AbstractDolasetron mesylate (MDL 73, 147EF) is a novel 5‐HT3 receptor antagonist under development as an anti‐emetic. Dolasetron undergoes rapid and extensive metabolism to form a major metabolite, MDL 74,156; the metabolism is stereoselective, with the [+]‐enantiomer (MDL 73,405) predominant. MDL 74,156 is also hydroxylated to form MDL 102, 382 (5′‐OH metabolite) and MDL 73,492 (6′‐OH metabolite). The present study evaluated the pharmacological properties of dolasetron and its human metabolites in vitro and following oral and intravenous administration in rats and compared the antiemetic effects of dolasetron and ondansetron in dogs. Each of the metabolites had high affinity at and was selective for 5‐HT3 receptors.

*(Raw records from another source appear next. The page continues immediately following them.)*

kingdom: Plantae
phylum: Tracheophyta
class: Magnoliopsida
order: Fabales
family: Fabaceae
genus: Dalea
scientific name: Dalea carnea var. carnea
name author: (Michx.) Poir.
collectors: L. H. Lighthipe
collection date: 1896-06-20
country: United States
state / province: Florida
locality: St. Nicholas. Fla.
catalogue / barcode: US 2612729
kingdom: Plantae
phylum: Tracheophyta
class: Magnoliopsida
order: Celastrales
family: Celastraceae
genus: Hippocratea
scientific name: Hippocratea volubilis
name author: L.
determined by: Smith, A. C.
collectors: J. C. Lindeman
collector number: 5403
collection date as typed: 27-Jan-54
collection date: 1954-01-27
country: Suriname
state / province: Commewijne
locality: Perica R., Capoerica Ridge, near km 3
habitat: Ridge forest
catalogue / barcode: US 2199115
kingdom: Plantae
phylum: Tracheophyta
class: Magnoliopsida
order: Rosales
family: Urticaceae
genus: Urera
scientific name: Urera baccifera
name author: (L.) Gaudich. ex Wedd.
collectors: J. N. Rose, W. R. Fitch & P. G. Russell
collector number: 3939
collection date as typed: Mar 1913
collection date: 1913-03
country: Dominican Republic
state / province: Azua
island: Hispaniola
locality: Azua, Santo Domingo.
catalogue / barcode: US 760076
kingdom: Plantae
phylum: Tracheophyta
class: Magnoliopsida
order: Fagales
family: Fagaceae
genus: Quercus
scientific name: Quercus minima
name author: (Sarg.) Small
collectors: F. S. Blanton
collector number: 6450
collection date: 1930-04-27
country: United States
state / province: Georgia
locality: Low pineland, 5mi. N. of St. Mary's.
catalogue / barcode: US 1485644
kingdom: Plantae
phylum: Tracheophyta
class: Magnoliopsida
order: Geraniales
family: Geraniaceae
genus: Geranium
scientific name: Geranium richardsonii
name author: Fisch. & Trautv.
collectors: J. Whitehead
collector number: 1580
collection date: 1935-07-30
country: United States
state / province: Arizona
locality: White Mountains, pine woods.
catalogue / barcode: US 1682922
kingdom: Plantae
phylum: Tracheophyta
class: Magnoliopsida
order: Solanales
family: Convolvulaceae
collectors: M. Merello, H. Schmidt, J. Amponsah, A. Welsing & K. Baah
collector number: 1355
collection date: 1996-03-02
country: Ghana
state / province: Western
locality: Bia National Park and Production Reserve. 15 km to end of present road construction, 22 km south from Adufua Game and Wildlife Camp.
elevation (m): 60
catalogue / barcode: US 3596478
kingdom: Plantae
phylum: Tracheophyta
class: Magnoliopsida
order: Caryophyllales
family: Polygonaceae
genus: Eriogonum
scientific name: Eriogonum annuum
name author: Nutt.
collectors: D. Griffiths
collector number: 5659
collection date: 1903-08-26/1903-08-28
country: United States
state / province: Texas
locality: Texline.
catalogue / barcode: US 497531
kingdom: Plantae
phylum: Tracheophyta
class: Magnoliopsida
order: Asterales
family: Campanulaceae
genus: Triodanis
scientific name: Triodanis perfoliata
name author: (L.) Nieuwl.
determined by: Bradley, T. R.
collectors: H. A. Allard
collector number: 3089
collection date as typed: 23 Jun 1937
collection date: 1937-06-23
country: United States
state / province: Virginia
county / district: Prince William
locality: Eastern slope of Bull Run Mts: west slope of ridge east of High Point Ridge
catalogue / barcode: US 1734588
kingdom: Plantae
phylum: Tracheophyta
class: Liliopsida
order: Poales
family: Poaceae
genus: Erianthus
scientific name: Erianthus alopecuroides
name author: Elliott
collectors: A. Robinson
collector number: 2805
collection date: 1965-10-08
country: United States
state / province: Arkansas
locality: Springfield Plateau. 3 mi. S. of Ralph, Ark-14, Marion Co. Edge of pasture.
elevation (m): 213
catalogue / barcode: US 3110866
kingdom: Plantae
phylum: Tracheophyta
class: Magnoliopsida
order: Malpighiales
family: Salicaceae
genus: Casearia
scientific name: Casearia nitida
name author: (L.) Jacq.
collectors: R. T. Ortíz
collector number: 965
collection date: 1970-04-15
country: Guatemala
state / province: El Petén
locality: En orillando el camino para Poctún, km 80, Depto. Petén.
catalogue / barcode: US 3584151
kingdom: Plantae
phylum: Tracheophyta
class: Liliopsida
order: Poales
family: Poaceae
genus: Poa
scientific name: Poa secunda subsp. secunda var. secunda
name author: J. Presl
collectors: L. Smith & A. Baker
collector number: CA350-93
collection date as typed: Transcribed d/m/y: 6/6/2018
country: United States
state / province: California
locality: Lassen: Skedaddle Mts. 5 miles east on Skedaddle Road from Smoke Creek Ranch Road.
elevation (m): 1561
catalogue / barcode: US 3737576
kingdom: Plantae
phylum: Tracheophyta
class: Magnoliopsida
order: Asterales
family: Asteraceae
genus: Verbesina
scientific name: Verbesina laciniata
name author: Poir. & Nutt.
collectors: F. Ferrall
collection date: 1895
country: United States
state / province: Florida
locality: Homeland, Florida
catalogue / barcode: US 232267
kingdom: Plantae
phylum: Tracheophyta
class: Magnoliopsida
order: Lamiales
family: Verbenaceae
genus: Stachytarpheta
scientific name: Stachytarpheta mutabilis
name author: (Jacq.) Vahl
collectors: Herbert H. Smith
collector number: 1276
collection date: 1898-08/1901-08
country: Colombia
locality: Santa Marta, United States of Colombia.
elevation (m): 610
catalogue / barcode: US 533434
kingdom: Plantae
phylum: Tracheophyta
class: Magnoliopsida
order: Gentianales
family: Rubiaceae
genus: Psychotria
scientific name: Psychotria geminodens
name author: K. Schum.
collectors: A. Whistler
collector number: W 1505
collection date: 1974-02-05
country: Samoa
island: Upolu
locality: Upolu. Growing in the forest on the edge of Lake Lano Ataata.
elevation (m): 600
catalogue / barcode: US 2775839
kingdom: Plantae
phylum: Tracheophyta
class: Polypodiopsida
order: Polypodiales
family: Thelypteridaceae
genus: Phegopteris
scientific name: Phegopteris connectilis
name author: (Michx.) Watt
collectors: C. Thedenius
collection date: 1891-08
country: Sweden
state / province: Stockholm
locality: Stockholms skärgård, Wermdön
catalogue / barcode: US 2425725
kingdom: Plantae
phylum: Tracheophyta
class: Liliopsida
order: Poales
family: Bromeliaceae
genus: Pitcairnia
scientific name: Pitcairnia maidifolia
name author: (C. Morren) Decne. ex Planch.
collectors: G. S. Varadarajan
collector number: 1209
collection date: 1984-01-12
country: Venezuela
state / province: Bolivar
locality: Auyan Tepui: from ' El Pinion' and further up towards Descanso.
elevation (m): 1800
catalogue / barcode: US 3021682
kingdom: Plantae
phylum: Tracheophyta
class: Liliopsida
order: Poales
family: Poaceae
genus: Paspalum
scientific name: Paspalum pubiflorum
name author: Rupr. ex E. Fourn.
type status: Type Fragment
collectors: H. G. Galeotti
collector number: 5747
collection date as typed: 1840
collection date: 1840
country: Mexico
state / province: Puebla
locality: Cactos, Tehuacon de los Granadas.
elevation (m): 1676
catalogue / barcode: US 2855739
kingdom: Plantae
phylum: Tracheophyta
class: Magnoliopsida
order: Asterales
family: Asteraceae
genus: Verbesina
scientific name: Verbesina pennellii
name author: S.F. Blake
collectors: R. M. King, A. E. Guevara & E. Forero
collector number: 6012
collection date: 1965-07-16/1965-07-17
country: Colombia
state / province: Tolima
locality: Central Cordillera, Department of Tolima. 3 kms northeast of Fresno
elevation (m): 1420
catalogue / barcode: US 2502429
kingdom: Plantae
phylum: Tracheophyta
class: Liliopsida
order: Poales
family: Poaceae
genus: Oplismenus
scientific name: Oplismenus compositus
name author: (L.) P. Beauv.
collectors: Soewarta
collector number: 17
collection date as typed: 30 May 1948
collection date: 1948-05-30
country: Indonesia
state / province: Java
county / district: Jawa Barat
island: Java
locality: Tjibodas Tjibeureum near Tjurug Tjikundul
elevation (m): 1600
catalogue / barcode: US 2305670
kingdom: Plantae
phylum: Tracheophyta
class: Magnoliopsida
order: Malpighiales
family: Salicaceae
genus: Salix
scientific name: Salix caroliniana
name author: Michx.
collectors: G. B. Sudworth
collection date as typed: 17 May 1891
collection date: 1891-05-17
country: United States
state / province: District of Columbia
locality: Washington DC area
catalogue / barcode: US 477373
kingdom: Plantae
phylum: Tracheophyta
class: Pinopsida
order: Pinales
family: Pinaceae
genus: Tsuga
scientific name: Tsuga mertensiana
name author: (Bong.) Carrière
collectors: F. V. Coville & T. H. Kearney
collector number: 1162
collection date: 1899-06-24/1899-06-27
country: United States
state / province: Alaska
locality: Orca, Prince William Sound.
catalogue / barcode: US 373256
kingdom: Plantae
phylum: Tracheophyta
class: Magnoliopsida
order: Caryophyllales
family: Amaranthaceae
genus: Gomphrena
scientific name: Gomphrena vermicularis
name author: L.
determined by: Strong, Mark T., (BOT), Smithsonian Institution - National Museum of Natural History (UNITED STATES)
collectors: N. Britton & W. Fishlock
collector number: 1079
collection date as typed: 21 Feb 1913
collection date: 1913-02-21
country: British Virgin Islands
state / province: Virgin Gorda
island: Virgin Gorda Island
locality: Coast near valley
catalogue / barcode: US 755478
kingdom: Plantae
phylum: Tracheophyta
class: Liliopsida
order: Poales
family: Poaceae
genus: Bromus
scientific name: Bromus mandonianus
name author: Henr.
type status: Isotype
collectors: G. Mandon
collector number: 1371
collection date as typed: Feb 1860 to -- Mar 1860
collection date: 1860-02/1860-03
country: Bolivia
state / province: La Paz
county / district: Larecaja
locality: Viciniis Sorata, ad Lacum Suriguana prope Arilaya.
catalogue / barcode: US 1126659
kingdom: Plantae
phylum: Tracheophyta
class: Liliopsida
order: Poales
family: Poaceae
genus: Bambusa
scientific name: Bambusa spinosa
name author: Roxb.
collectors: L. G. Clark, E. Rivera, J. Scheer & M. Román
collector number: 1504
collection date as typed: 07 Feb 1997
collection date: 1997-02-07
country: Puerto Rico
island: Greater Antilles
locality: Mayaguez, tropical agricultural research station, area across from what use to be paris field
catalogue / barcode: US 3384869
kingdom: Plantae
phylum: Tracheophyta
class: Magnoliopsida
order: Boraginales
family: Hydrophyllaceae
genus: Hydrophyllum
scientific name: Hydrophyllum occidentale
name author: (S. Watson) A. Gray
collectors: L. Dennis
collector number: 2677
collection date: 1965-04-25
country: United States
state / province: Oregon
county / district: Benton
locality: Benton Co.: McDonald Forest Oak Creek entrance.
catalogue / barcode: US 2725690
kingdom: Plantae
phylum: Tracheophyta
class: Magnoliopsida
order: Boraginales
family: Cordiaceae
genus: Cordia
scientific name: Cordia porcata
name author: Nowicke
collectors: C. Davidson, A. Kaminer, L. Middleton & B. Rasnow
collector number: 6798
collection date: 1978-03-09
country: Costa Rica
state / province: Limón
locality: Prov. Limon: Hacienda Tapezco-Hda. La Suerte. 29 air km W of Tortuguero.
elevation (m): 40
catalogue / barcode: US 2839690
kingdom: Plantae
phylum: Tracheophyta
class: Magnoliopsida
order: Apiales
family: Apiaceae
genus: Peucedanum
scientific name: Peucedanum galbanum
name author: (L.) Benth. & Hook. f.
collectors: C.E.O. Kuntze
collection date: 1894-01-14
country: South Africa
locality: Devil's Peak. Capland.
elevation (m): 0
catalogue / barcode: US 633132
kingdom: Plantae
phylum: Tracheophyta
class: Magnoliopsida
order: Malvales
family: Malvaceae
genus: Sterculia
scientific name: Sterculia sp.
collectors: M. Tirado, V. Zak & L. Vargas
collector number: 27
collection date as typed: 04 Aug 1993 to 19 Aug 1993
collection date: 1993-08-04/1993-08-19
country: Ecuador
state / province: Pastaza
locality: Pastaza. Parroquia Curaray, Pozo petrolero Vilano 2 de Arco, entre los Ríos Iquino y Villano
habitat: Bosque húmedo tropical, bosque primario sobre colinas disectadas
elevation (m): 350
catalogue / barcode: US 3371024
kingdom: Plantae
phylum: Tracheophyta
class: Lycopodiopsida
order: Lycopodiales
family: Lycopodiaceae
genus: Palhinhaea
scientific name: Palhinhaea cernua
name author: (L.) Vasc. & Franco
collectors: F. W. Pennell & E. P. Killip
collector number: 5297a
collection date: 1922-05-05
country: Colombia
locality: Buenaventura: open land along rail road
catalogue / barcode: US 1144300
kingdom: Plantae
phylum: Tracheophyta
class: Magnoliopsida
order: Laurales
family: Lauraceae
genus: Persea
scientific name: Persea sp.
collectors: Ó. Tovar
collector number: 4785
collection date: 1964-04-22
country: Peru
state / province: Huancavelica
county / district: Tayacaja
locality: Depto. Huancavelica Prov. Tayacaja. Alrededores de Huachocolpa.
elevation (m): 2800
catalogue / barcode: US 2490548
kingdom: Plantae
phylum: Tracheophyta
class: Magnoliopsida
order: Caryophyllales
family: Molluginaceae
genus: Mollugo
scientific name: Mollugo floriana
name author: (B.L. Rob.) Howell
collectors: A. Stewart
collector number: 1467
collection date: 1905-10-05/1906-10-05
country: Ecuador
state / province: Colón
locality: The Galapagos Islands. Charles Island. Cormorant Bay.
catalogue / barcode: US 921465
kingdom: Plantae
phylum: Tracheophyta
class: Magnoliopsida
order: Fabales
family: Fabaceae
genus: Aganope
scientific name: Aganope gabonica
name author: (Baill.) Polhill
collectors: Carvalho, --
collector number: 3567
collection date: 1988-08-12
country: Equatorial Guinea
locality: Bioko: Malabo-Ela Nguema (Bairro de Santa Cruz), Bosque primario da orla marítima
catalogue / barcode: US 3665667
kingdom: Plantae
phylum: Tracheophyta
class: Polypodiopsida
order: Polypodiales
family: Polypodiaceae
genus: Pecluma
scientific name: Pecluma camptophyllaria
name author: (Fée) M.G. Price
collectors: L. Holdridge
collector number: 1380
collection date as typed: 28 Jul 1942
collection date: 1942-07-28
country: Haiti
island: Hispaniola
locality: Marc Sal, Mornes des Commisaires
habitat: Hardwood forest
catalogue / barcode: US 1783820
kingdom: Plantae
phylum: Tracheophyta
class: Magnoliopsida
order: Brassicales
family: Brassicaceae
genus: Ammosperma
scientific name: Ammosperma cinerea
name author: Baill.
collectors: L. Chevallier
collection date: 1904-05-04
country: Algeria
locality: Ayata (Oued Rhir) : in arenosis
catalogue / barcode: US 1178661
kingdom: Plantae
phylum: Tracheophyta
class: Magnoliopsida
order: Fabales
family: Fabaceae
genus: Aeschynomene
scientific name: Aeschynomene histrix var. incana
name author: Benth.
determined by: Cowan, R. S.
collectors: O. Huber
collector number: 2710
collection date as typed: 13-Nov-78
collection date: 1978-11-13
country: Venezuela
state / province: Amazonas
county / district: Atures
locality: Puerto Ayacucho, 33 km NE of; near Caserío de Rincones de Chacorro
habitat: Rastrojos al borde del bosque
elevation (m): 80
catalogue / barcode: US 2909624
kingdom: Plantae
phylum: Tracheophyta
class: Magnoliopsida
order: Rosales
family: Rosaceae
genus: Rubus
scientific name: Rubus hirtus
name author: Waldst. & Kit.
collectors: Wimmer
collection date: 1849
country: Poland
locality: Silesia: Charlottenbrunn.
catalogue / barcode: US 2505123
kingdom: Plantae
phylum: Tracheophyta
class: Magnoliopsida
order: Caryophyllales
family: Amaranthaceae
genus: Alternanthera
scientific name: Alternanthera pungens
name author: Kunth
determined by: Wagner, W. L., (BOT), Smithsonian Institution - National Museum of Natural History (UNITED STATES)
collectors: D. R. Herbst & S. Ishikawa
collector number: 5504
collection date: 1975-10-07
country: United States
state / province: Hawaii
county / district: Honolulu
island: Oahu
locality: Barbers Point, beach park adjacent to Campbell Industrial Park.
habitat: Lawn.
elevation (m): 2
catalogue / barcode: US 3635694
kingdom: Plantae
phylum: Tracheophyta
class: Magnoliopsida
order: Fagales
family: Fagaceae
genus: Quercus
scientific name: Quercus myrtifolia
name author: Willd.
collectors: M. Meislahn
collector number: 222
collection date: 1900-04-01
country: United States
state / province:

In anesthetized rats, the 5‐HT‐mediated von Bezold‐Jarisch reflex was inhibited by 1 mg/kg oral doses of either dolasetron (3.1 μmol/kg), ondansetron (3.4 μmol/kg), granisetron (3.2 μmol/kg), or tropisetron (3.5 μmol/kg) and by intravenous doses of dolasetron and ondansetron. Dolasetron had a significantly longer duration of action than ondansetron. In addition, the metabolites MDL 73,405, MDL 102,382, and MDL 73,492 exhibited significant 5‐HT3 receptor antagonist activity following intravenous administration, but only MDL 73,405 exhibited significant activity following oral administration. Both dolasetron mesylate and ondansetron reduced the number of emetic episodes and increased the time to first emetic event in cisplatin‐treated dogs. The clinical effects and duration of action observed following administration of dolasetron mesylate to humans are likely due mainly to MDL 73,405 (the [+]‐enantiomer of MDL 74,156). © 1995 Wiley‐Liss, Inc.